WORK ITEM: Copy out exactly the lines from the first line of the material below through the line containing "- **Keyword Score**: 4", and nothing beyond them.

DATASET:
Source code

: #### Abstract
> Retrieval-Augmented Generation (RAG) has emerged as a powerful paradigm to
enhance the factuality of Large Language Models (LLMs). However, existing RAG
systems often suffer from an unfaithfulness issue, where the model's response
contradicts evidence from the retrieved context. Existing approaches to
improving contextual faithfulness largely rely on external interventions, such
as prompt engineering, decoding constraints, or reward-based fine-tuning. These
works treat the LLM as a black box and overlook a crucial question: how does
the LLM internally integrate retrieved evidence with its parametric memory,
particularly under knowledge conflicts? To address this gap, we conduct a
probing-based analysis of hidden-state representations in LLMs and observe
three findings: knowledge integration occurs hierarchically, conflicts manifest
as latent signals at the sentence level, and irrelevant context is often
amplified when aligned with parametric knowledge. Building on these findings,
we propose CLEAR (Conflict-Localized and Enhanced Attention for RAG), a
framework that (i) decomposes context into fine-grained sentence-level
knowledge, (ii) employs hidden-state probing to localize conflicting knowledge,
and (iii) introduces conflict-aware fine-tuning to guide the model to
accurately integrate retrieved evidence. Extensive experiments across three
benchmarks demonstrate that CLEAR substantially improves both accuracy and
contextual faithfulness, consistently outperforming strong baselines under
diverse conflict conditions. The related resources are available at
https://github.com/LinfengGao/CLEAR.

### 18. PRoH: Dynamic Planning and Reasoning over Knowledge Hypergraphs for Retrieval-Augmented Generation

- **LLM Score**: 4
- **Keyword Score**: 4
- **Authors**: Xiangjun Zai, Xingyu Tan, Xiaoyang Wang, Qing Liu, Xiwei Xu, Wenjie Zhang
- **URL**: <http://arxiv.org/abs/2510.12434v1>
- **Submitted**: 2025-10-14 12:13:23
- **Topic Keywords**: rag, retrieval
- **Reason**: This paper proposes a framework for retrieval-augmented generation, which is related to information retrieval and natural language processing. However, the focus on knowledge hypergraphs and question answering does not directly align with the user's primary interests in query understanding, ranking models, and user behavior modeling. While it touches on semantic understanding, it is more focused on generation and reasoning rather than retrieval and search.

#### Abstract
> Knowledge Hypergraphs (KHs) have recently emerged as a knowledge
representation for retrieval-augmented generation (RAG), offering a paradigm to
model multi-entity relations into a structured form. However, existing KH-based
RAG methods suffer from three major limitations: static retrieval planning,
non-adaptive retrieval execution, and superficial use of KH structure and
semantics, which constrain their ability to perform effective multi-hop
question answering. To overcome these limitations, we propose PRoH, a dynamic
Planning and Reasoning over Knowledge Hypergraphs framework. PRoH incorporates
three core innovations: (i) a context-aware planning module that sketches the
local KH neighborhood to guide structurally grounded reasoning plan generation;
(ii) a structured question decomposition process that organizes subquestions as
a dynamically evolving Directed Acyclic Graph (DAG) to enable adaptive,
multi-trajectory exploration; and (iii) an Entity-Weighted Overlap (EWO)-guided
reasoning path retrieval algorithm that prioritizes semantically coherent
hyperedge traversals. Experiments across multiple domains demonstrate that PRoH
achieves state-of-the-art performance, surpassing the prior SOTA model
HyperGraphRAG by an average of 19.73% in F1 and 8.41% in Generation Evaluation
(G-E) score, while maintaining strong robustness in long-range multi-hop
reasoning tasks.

RESPONSE TO THE TASK:
Source code

: #### Abstract
> Retrieval-Augmented Generation (RAG) has emerged as a powerful paradigm to
enhance the factuality of Large Language Models (LLMs). However, existing RAG
systems often suffer from an unfaithfulness issue, where the model's response
contradicts evidence from the retrieved context. Existing approaches to
improving contextual faithfulness largely rely on external interventions, such
as prompt engineering, decoding constraints, or reward-based fine-tuning. These
works treat the LLM as a black box and overlook a crucial question: how does
the LLM internally integrate retrieved evidence with its parametric memory,
particularly under knowledge conflicts? To address this gap, we conduct a
probing-based analysis of hidden-state representations in LLMs and observe
three findings: knowledge integration occurs hierarchically, conflicts manifest
as latent signals at the sentence level, and irrelevant context is often
amplified when aligned with parametric knowledge. Building on these findings,
we propose CLEAR (Conflict-Localized and Enhanced Attention for RAG), a
framework that (i) decomposes context into fine-grained sentence-level
knowledge, (ii) employs hidden-state probing to localize conflicting knowledge,
and (iii) introduces conflict-aware fine-tuning to guide the model to
accurately integrate retrieved evidence. Extensive experiments across three
benchmarks demonstrate that CLEAR substantially improves both accuracy and
contextual faithfulness, consistently outperforming strong baselines under
diverse conflict conditions. The related resources are available at
https://github.com/LinfengGao/CLEAR.

### 18. PRoH: Dynamic Planning and Reasoning over Knowledge Hypergraphs for Retrieval-Augmented Generation

- **LLM Score**: 4
- **Keyword Score**: 4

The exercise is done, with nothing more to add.